Why 'almost all' rather than 'all':  Several factors will cause reads to be mapped to the wrong 'chromosomes' in this contamination-removal step.
  1. Sequencing errors:  First and least important, some NP-derived reads will have sequencing errors that create the Rd alleles of Rd-NP SNPs, causing them to align better to the Rd homolog.  This will slightly raise the apparent baseline level of Rd contamination but isn't a serious problem.  The reverse will also happen, but we can also ignore them, especially because Rd-derived reads are the minority.  
  2. Repeated segments:  Second, the rRNA genes of Rd and NP have identical sequences, so when these are randomly assigned locations (see above), half of them will be assigned to Rd and half to NP, regardless of the actual level of contamination, and all will be given MAPQ scores = 0.  This is potentially a serious problem, since it reduces the apparent NP-derived coverage of these regions by 50%.  Because there are no uptake sequences in the rRNA genes, provided we treat the input and uptake samples identically this will only affect our ability to see effects of uptake biases in sequences within a few hundred bp of the repeated segment.   

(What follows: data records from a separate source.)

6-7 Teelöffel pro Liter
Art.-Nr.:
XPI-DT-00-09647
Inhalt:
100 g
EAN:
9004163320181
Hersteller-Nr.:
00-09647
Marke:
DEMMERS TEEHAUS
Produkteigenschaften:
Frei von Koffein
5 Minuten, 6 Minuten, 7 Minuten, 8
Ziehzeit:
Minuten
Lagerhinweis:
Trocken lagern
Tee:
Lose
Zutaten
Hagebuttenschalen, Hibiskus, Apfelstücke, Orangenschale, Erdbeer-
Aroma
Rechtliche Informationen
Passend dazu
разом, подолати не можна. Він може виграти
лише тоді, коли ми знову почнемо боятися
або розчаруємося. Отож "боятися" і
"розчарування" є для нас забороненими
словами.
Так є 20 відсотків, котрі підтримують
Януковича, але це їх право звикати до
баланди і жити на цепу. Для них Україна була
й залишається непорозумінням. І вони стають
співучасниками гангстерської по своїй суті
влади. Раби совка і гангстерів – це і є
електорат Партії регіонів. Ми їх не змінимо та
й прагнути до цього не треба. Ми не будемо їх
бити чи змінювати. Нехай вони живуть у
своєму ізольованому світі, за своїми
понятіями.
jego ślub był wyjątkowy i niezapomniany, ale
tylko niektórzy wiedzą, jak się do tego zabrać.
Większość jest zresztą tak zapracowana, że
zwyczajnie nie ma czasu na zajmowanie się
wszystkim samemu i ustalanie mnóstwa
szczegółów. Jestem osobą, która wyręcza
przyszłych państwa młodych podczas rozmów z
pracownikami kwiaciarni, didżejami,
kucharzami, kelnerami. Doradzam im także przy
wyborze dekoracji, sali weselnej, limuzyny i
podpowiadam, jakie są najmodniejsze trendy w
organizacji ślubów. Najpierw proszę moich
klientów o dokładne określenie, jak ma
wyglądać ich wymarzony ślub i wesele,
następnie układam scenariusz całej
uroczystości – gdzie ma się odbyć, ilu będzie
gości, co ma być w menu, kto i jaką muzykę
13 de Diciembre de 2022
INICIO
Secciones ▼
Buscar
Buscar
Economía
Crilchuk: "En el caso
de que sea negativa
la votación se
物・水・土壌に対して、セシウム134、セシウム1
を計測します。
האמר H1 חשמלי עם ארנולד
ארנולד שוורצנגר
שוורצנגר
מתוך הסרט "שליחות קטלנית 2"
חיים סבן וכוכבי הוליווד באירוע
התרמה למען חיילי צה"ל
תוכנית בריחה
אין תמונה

  3. Shared segments:  Third, although NP and Rd genome sequences differ, on average, by 2-3% in alignable regions (= most of their genomes), there will be some segments where their sequences are identical. The mapping software will treat reads from these segments just like it treats reads from the rRNA repeats, randomly placing them at one of the two possible positions (in Rd or NP) and assigning them MAPQ scores = 0.
(Factors 2 and 3 are not significant right at the edges of repeated and shared segments, but become more important as the distance from the nearest SNP approaches the average read length.  Use of spanning coverage rather than single reads should improve our ability to identify and remove the contamination.)
The former postdoc handled factors 2 and 3 by removing from the analysis all reads that had MAPQ=0.  The data in the table above shows the read coverages AFTER the reads with MAPQ=0 have been removed.  The UP13 and UP15 input samples still have a small fraction (about 0.1% ) of Rd contamination rather than 0% contamination.  This may be due to Factor 1 above.

For the ribosomal repeats (and other repeats) removing all the MAPQ=0 reads may be valid, because we genuinely do not know where they came from.  But it's more complicated for the shared segments.  If uptake coverage were even over the genome, we'd know that most of the reads came from NP.  But uptake coverage is not even, especially for the 'short' DNA samples (that's the whole point of the experiment).  Positions close to uptake sequences will have high NP coverage, and only a small contribution from Rd contamination.  Positions far from uptake sequences will have very low NP coverage, so the even contribution from the Rd contamination will have a big effect.